I live in the town of Harrisville, New Hampshire, a little brick mill village that is not on the way to anywhere so its anonymity has been easier to maintain as the great sweep of time has moved from the 18th to the 21st century. The story of this village is somewhat epic. We’ll skip all the drama and go to 1857 when Harrisville seceded from the town of Dublin and became its own entity. During the Civil War, the big woolen mills were booming, belting out material used to make soldiers’ uniforms as well. The bounty of war was not only in munitions. Woolen fortunes rose and fell but in the 1960s, polyester pretty much replaced wool and the beat of the looms fell silent. Perhaps for good. The mills were shuttered. In 1971, instead of a “House for Sale,” Yankee’s column was retitled, “Town for Sale,” and the whole town was listed, the bankrupt mill and the buildings and houses that belonged to the mill, in essence, the whole entire village.
A man from New Jersey bought the town in order to relocate his business up here, which he did but he quickly resold (for one dollar) the houses and all extraneous buildings back to the family that had owned the mills for generations to avoid paying a fearsome tax bill. A lot of the buildings were boarded up and in disrepair, however, the fact that they were mostly brick perhaps saved them. Benign neglect. The family started something called Historic Harrisville. Under that umbrella, they gathered the town’s history, creating documentation of the remarkably intact industrialized village which in turn gave the village foundation to become, over time, a National Historic Landmark.

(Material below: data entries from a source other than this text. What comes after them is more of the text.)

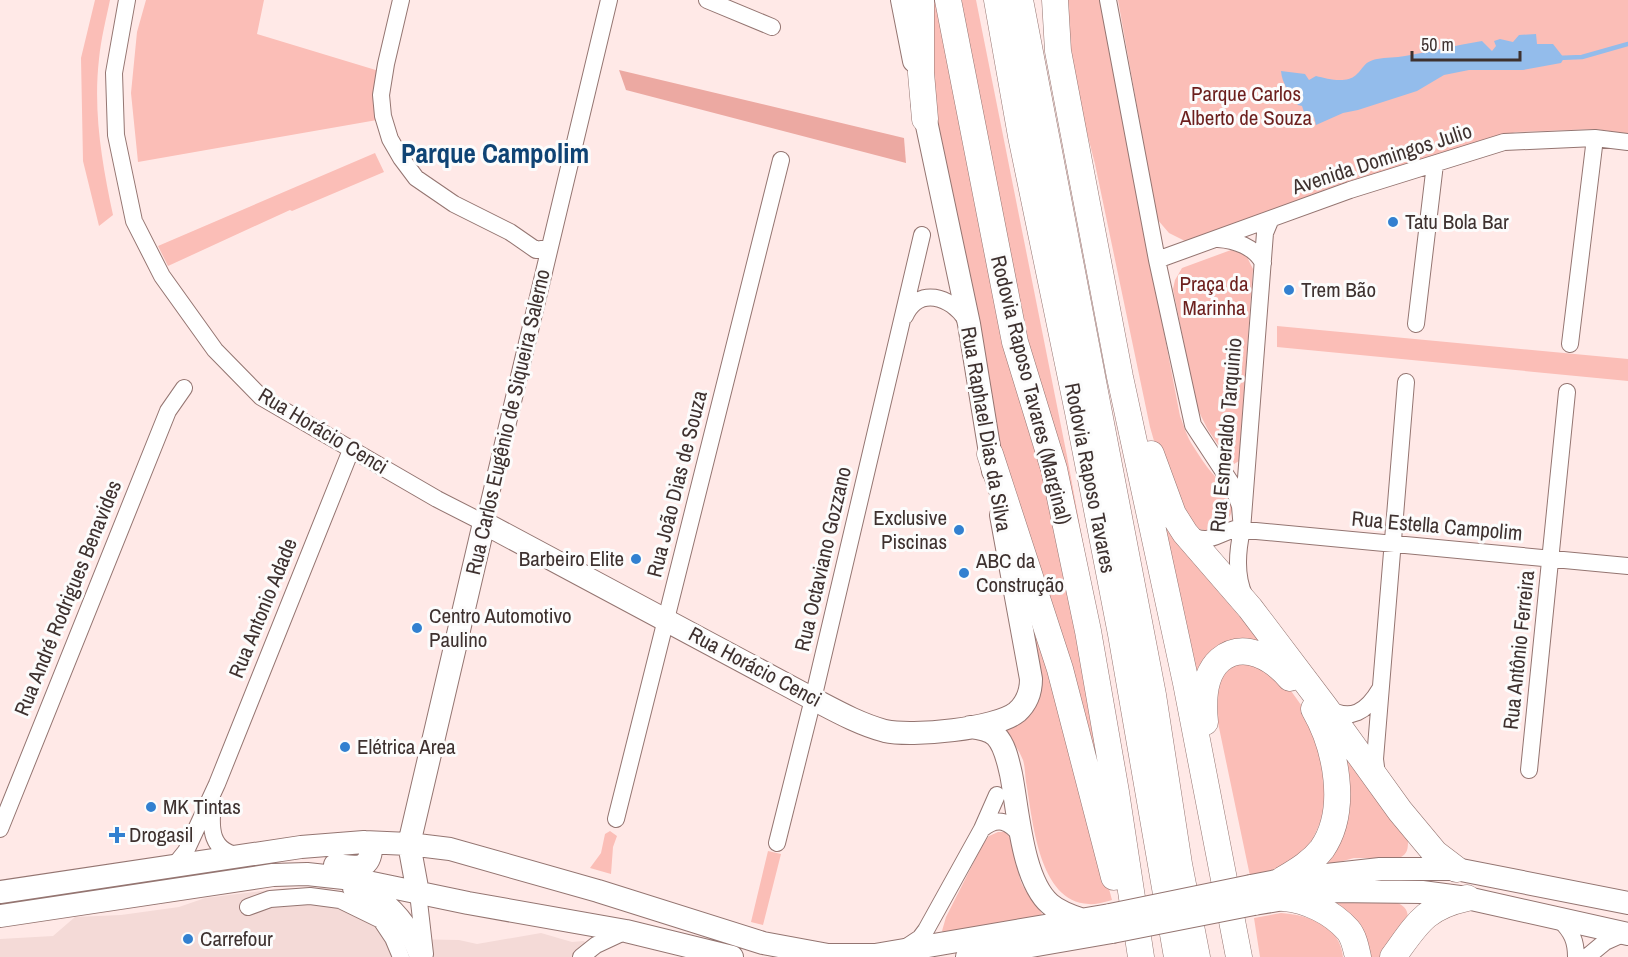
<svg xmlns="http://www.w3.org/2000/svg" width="1628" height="957" font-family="'Archivo Narrow',sans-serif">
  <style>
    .built { fill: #f4dad7 }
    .green { fill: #fbbeb7 }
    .forest { fill: #eca9a2 }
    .water { fill: #93bceb }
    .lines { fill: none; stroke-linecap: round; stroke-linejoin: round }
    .stream { stroke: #93bceb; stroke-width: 4.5 }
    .minor-casing { stroke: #947571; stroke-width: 18 }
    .major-casing { stroke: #947571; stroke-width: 24 }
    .highway-casing { stroke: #947571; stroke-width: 27 }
    .minor { stroke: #fff; stroke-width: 16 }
    .major { stroke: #fff; stroke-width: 22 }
    .highway { stroke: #fff; stroke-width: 26 }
    .major-bridge-casing { stroke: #947571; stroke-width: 24; stroke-linecap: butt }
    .major-bridge { stroke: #fff; stroke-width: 22 }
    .poi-dot { fill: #3280d0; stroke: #fcfcfc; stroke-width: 2 }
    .labels { text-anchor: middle; stroke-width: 6; stroke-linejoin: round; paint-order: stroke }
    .park-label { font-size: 21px; fill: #6c1f1d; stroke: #fcfcfc }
    .street-label { font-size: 21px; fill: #3e312f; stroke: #fcfcfc }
    .poi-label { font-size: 21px; fill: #3e312f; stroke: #fcfcfc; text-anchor: start }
    .district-label { font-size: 27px; font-weight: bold; fill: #0f4374; stroke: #fcfcfc }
  </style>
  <rect width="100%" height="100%" fill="#ffe9e7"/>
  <path class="built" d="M286 888H325L358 896 404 939 459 940 477 944 541 933 572 942 584 941 597 957H0V939L53 936 75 917 121 915 179 907 205 898Z"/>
  <path class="green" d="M95 0H110C106 19 101 39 99 59 93 112 102 163 113 215L99 226 83 161 81 58Z
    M146 0H264L257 34 379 71 377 120 138 162 131 93 137 32Z
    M928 0H936L1046 477 1098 751 1097 756H1092L992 431 926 87Z
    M956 0H976L1067 456 1112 700 1013 298Z
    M1065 0H1100L1180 416C1184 426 1187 437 1193 446 1199 455 1205 465 1212 473 1219 481 1230 488 1232 499 1236 523 1213 538 1193 526L1163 472 1150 427 1095 164 1074 82Z
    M1118 0H1628V134L1596 129 1516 132 1343 183 1187 242 1169 233 1157 219Z
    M375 153 384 172 292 211 290 210 168 266 158 246Z
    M1231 250 1246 255 1253 269 1239 461 1234 464 1230 462 1208 430 1197 408 1173 289 1175 280 1182 268Z
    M1277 326 1628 359V381L1277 347Z
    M1156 511 1181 548 1263 644 1196 677Z
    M1031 597 1112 900C1104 902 1096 905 1089 904 1038 902 1033 820 1026 782 1025 775 1025 766 1023 760 1018 748 1011 738 1001 730L1024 717 1027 602Z
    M1233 664H1250L1281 677 1314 723 1327 783 1325 812 1309 847 1286 866 1250 876 1217 718 1218 683Z
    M1345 750 1408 839C1408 849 1408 854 1399 858H1354L1324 866Z
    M610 831 617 836 613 847 611 874 590 868 601 853 605 834Z
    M998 832H1005C1018 844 1015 865 1021 882 1026 894 1036 902 1042 914L1039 917 946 934 942 931 946 917 983 844 989 836Z
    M768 851 781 854 763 925 751 922Z
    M1392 901C1426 910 1396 940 1384 957H1368C1370 932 1354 920 1336 905V902Z
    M1281 913C1309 915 1340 925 1343 957H1260L1254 918Z"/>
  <path class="forest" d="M619 70 904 138 906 163 626 90Z"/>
  <path class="water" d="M1536 34 1537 44H1553L1564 58 1561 63 1523 70H1469L1444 75 1417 91 1358 110 1343 113 1316 125 1314 117 1306 118 1302 106 1298 105C1290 94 1282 84 1281 71L1305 74 1309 80 1316 76C1328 79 1346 84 1356 75 1365 67 1363 62 1377 59 1386 57 1396 58 1405 56 1430 52 1456 45 1482 41L1492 51 1496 46 1494 41 1500 39 1513 42 1519 35Z"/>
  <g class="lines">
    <path class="stream" d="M1558 58 1582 57 1628 44"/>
    <g class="minor-casing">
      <path id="minor" d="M127 0 114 73 116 135 134 221 162 276 215 350 261 397 437 499 484 523 609 0
        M401 0 386 64 381 95 383 116 390 139 401 158 416 178 454 204 510 232 536 250 548 248
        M707 0 772 27
        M1108 0 1157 260 1193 425 1233 486 1240 506 1242 530
        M1218 239C1235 240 1255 247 1263 263
        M1157 260 1350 190 1504 142 1595 138 1628 142
        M905 316C918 286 951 296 966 320
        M1416 324 1435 164
        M1570 344 1595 138
        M1187 534C1210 545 1214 535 1235 529L1628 566
        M1245 597C1235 576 1237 552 1242 530L1265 233 1270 221
        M1326 707C1351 723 1367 711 1380 689
        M1529 770 1567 392
        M1377 775 1375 759 1406 382
        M213 803C210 828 210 852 241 856
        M616 819 781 160
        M0 829 168 411 184 388
        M982 829 997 795
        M777 843 813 699 922 235
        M174 866 186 851 217 784 351 450
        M418 893 425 954
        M248 907 270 899 310 896 340 900 381 920 393 938 401 957
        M1560 920C1572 932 1576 941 1576 957
        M905 948 920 938 926 930 982 829C998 816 1009 821 1021 836
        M581 957 596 945 626 931
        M1587 957 1605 942 1625 933"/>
    </g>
    <g class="major-casing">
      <path id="major" d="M902 0 914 61
        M922 102 969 324 993 471
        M970 727C979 728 989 729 996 736 1005 745 1008 761 1011 774 1018 809 1022 880 1050 904 1059 912 1071 916 1083 920
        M335 865C351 866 368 873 371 851L364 842
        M1251 886 1282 880 1380 869H1456L1628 903
        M354 888C362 892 373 894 380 900 398 914 414 936 421 957
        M0 892 301 847 364 842 409 844 450 849 598 891 763 943 828 955H875L1110 915
        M418 893 409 844 484 523 813 699C836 711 859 724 885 731 912 737 996 729 1017 712 1027 703 1031 692 1031 679L1001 515
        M1254 904 1331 891 1422 892 1467 898 1628 934
        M0 916 273 875 307 874 353 879 468 903 626 931 732 957
        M967 957 1112 932"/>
    </g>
    <g class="highway-casing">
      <path id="highway" d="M921 0V73L925 119
        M948 0 1015 342 1054 469 1088 631 1116 792 1141 957
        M997 0 1021 136 1078 412 1121 634 1177 957
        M1020 0 1153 695 1179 864 1197 957
        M1055 0 1058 51 1120 377 1186 683 1239 957
        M990 454 1060 669 1114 877
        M1151 454 1173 514 1185 533 1250 608 1325 707 1400 811 1435 853 1456 869
        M1205 722C1203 702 1203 675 1220 660 1244 640 1274 659 1290 678
        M1282 880C1297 871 1311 863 1322 849 1349 810 1336 747 1314 709
        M1284 898C1307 900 1332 912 1348 930 1354 937 1356 948 1358 957
        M1393 957C1417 924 1425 907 1467 898"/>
    </g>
    <use href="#minor" class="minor"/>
    <use href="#major" class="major"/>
    <use href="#highway" class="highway"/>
    <g class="major-bridge-casing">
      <path id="major-bridge" d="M1110 915 1251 886
        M1112 932 1254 904"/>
    </g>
    <use href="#major-bridge" class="major-bridge"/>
  </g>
  <g class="poi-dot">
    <circle cx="1393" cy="222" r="6"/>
    <circle cx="1289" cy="290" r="6"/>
    <circle cx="959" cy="530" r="6"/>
    <circle cx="636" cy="559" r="6"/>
    <circle cx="964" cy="573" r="6"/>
    <circle cx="417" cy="628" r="6"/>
    <circle cx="345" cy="747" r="6"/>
    <circle cx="151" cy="807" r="6"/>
    <path d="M114 826h6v6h6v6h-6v6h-6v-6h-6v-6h6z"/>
    <circle cx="188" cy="939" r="6"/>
  </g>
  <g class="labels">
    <g class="park-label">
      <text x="1246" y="101">Parque Carlos<tspan x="1246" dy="24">Alberto de Souza</tspan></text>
      <text x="1214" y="291">Praça da<tspan x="1214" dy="24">Marinha</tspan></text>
    </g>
    <g class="street-label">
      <text transform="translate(1382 159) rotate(-18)" y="7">Avenida Domingos Julio</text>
      <text transform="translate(1031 390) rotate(76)" y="7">Rodovia Raposo Tavares (Marginal)</text>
      <text transform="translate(508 422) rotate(-77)" y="7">Rua Carlos Eugênio de Siqueira Salerno</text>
      <text transform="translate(986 429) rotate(80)" y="7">Rua Raphael Dias da Silva</text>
      <text transform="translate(323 431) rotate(31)" y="7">Rua Horácio Cenci</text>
      <text transform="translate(1226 435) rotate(-85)" y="7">Rua Esmeraldo Tarquinio</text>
      <text transform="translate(1090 478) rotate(79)" y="7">Rodovia Raposo Tavares</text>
      <text transform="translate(677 484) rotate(-76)" y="7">Rua João Dias de Souza</text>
      <text transform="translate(1437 526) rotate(5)" y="7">Rua Estella Campolim</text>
      <text transform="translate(823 559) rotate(-77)" y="7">Rua Octaviano Gozzano</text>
      <text transform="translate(68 598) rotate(-68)" y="7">Rua André Rodrigues Benavides</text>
      <text transform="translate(263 608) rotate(-68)" y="7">Rua Antonio Adade</text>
      <text transform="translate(1519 650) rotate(-84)" y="7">Rua Antônio Ferreira</text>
      <text transform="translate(755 667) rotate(28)" y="7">Rua Horácio Cenci</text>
    </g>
    <g class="poi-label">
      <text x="1405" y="229">Tatu Bola Bar</text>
      <text x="1301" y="297">Trem Bão</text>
      <text x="947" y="525" text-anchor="end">Exclusive<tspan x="947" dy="24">Piscinas</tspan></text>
      <text x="624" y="566" text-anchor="end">Barbeiro Elite</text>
      <text x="976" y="568">ABC da<tspan x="976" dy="24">Construção</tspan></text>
      <text x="429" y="623">Centro Automotivo<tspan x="429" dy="24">Paulino</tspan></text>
      <text x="357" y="754">Elétrica Area</text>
      <text x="163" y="814">MK Tintas</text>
      <text x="129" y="842">Drogasil</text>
      <text x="200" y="946">Carrefour</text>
    </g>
    <g class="district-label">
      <text x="495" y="163">Parque Campolim</text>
    </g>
  </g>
  <path d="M1412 51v9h108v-9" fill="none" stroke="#3e312f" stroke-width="3"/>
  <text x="1421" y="51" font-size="18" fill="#3e312f" stroke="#fcfcfc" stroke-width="4.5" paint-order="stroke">50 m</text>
</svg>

About that time, my aunt, who lived then in Amesbury, Massachusetts, took my grandmother, who was in her nineties at that time, for a drive. They liked to do that, exploring the back roads of New England. Returning from one of these rambles, my Victorian grandmother was heard to say that they had been to paradise, where they saw a “fairy tale village.” We all wanted to know where they had been so we could go there too. My grandmother described this place, in an almost operatic aria, as all brick buildings, a lake above and a canal that ran through and under them, falls tumbling like a ladder, down and down, through the center of town. But they could not say where it was or how they got there – just that they “happened” upon it. And so a quest began. Instead of the random drives they used to take, Nanny and Aunt Peg would set out to find again this fairy tale village. They drove and drove, this way and that and probably had some wonderful crawls past Norman Rockwell scenes but my grandmother died at the age of 98 in 1978, never gaining paradise again.
In 1982, I bought a little rundown house in the woods in Chesham, a small section of Harrisville. I had never heard of either town but it was near where I worked and I liked the promise the house held. I had big plans. I gave Aunt Peg directions to come see what I had bought. When she arrived, she was so excited, she scarcely glanced at my (humble) purchase. “I found it!” she cried out as she entered. On her way she had passed through Harrisville. “I found the fairy tale village again!” We stood in silence, mouths agape. How could it be? I had managed not only to find that storied village but, unaware that this was the place for which Nanny and Aunt Peg had searched so long, I made it my home. It’s only gotten better since.